Harvey Weinstein, Louis C.K. Matt Lauer, Marshall Faulk, James Franco, Mario Batali, Charlie Rose, Ryan Seacrest…who’s next up to the plate? One year ago, this would have been a list of successful and famous men. Today, it’s a list of people who have been accused of harassment by female co-workers. It seems like every day another name pops up into the newsfeed with allegations of harassment. As a result, employers are scrambling to try to take steps to prevent their name from being the next one in the news. What, exactly, can employers do to prevent or, at worst, remedy any such claims?
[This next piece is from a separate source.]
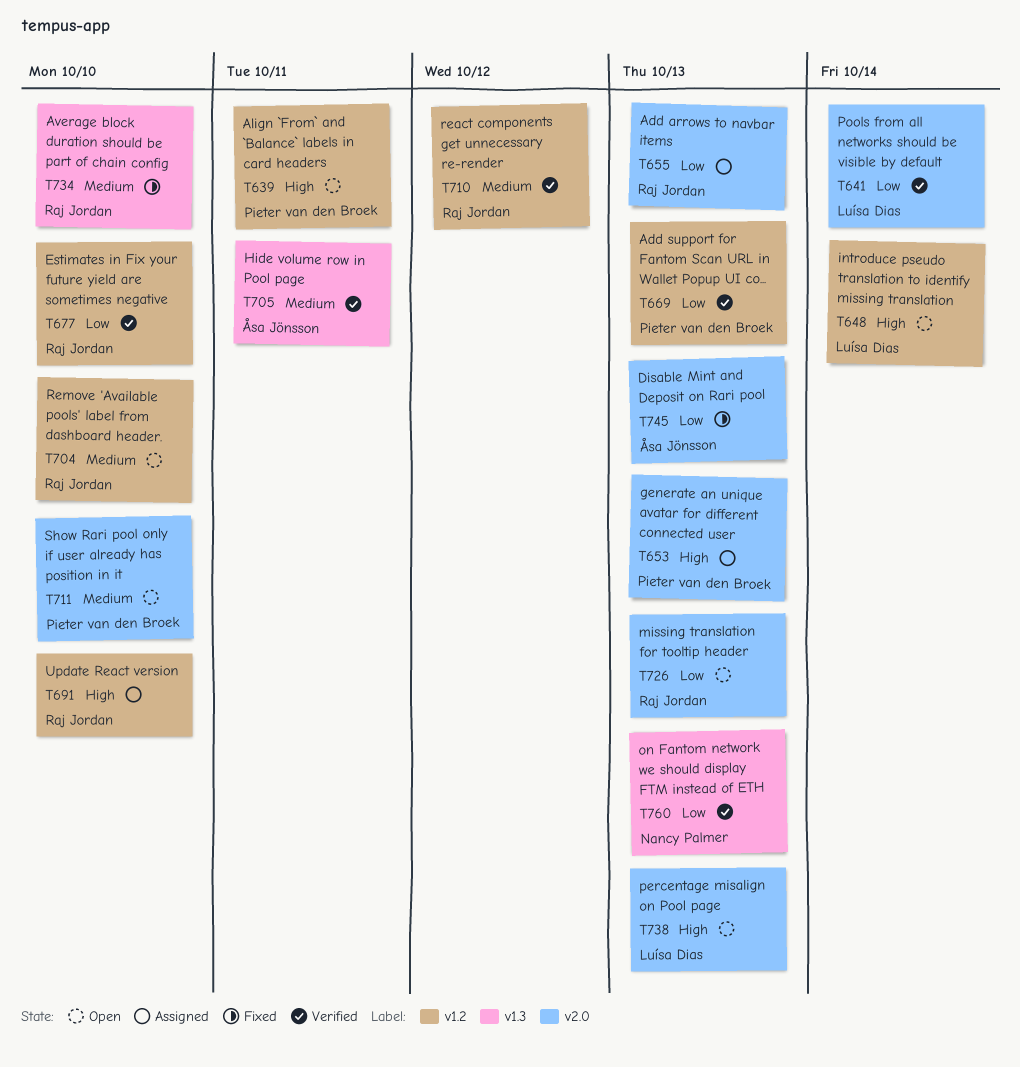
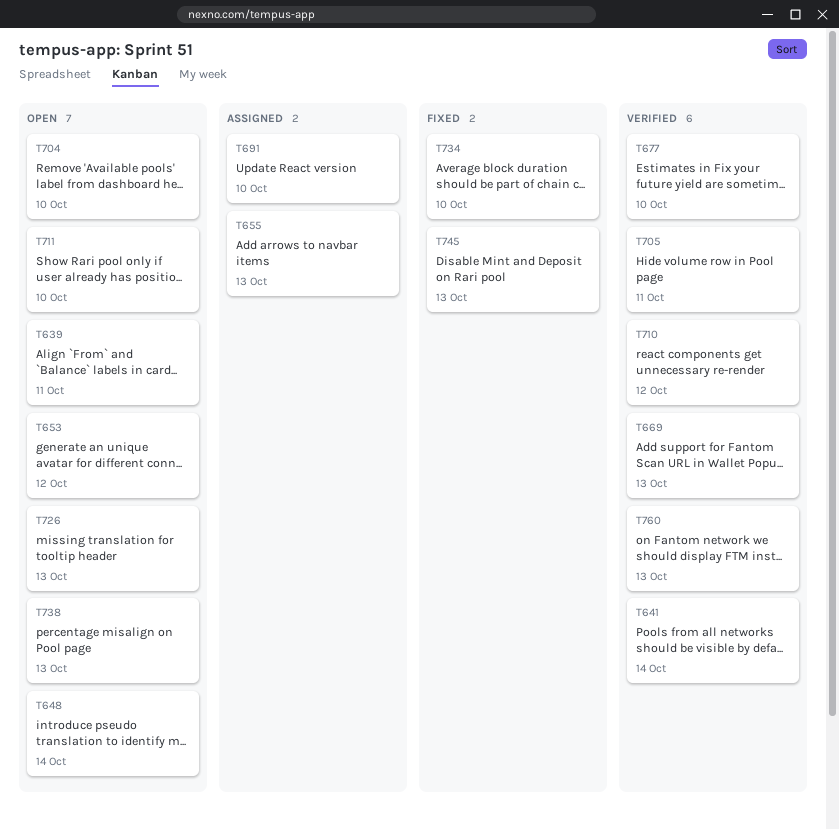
T653, status: Assigned -> Open
T653, due: Oct 13 -> Oct 12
The answer is not always easy, but there are some steps an employer can take to place it in a position to eliminate harassment or defend against claims that are brought against it.
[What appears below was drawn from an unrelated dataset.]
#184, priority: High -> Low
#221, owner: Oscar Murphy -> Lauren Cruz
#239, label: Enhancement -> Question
As an initial matter, it is important to understand what unlawful harassment is. Many people believe that unlawful harassment is anything that makes the workplace “hostile.” In this regard, employees claim they have been subject to harassment because their boss is mean to them or co-workers are not as friendly as they would like them to be. To be clear, the law does not protect employees from general issues at work or require the workplace to be a friendly and wonderful place. Unlawful harassment is a specific term of law which requires certain factors to be present which are as follows: there must be unwelcome conduct (which could be basically anything), which is based upon an individual’s protected classification (age, race, gender, religion, national origin, gender identity, sexual orientation, disability, etc.), the conduct must be subjectively and objectively offensive, and it must be severe or pervasive.
The main difference between merely a mean boss and a harassment claim is that the conduct is based upon an individual’s protected classification. If the behavior is not based on a person’s protected classification, what they have is not an ideal work setting, but not a claim for harassment.
Now that there is an understanding of what is “harassment,” employers need to determine what they can do to prevent claims or defend against claims that are brought. The first thing employers need to do is develop an effective harassment policy. A harassment policy must have certain provisions in order to be effective which include a statement of what is protected (hint: it is not just sexual harassment!), examples of harassment, a multi-tiered complaint mechanism (meaning the complaint procedure should not start and end with a person’s supervisor), a provision addressing confidentiality issues, anti-retaliation language, and language which addresses disciplinary issues.
While all of the previous provisions are important, the most significant requirement is that the policy has a multi-tiered complaint mechanism. If the complaint mechanism is limited to an individual’s supervisor, what is that person to do if the supervisor is the one engaging in the harassing behavior? If that is not addressed in a policy, it is not going to be deemed effective and is not worth the paper it is written on.
Having a policy is great. However, it is not sufficient to prevent and defend claims of harassment. If an employer has a policy, but no one knows what it is, it might as well not exist in the first place. As such, employers must provide regular harassment training to its employees. With regard to such training, the Equal Employment Opportunity Commission (the “EEOC”), the federal agency responsible for handling claims of harassment and discrimination, indicated in a 2017 report that harassment training should be in-person (not merely pushing a button online) and interactive and that there needs to be different training for supervisors and non-supervisory employees.
In this regard, supervisors need to be trained on how to protect, eliminate, and respond to complaints of harassment. Supervisors also need to be trained on how to document issues and the liability concerns which arise if they merely “do nothing” when in the presence of potential harassment. Training must also address proper and appropriate measures which employers should take in response to claims of harassment to remedy and eliminate any such issues.
Ultimately, most harassment claims come down to issues of common sense. It should be common sense not to end an interview with an invitation to a hotel room. It should be common sense not to take revealing pictures of yourself and send them to co-workers. It should be common sense that employees should not send inappropriate e-mails to each other. The problem, however, is that in many instances common sense is lacking and whether someone intended to offend the other person is irrelevant. Employers must, therefore, take steps to educate their employees and prepare for any potential claims that may arise so that they are not in the next headline.